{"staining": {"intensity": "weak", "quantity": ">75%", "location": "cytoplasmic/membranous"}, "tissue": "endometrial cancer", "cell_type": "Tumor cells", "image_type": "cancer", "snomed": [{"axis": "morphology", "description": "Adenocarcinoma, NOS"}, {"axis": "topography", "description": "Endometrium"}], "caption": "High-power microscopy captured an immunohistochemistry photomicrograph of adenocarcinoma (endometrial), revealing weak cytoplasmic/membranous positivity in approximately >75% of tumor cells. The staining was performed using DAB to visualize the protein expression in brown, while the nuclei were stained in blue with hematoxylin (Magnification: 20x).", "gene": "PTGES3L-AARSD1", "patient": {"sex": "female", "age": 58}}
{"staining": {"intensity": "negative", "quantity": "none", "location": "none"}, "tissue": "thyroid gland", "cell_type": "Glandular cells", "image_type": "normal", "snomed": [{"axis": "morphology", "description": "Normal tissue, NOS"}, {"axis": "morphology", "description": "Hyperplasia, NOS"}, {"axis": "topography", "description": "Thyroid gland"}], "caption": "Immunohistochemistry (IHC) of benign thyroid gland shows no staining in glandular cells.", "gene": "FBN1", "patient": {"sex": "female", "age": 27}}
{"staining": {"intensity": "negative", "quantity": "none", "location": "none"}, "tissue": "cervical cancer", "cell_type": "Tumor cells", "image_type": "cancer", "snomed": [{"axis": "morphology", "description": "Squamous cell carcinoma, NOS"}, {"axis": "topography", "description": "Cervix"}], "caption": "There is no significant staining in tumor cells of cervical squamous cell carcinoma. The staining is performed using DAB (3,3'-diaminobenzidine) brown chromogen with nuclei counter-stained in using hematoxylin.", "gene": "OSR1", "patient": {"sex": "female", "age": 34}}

- - - -

#### INSTRUCTIONS TO FOLLOW
Whenever "hematoxylin" occurs in a line above, copy that line.

#### REPLY
{"staining": {"intensity": "weak", "quantity": ">75%", "location": "cytoplasmic/membranous"}, "tissue": "endometrial cancer", "cell_type": "Tumor cells", "image_type": "cancer", "snomed": [{"axis": "morphology", "description": "Adenocarcinoma, NOS"}, {"axis": "topography", "description": "Endometrium"}], "caption": "High-power microscopy captured an immunohistochemistry photomicrograph of adenocarcinoma (endometrial), revealing weak cytoplasmic/membranous positivity in approximately >75% of tumor cells. The staining was performed using DAB to visualize the protein expression in brown, while the nuclei were stained in blue with hematoxylin (Magnification: 20x).", "gene": "PTGES3L-AARSD1", "patient": {"sex": "female", "age": 58}}
{"staining": {"intensity": "negative", "quantity": "none", "location": "none"}, "tissue": "cervical cancer", "cell_type": "Tumor cells", "image_type": "cancer", "snomed": [{"axis": "morphology", "description": "Squamous cell carcinoma, NOS"}, {"axis": "topography", "description": "Cervix"}], "caption": "There is no significant staining in tumor cells of cervical squamous cell carcinoma. The staining is performed using DAB (3,3'-diaminobenzidine) brown chromogen with nuclei counter-stained in using hematoxylin.", "gene": "OSR1", "patient": {"sex": "female", "age": 34}}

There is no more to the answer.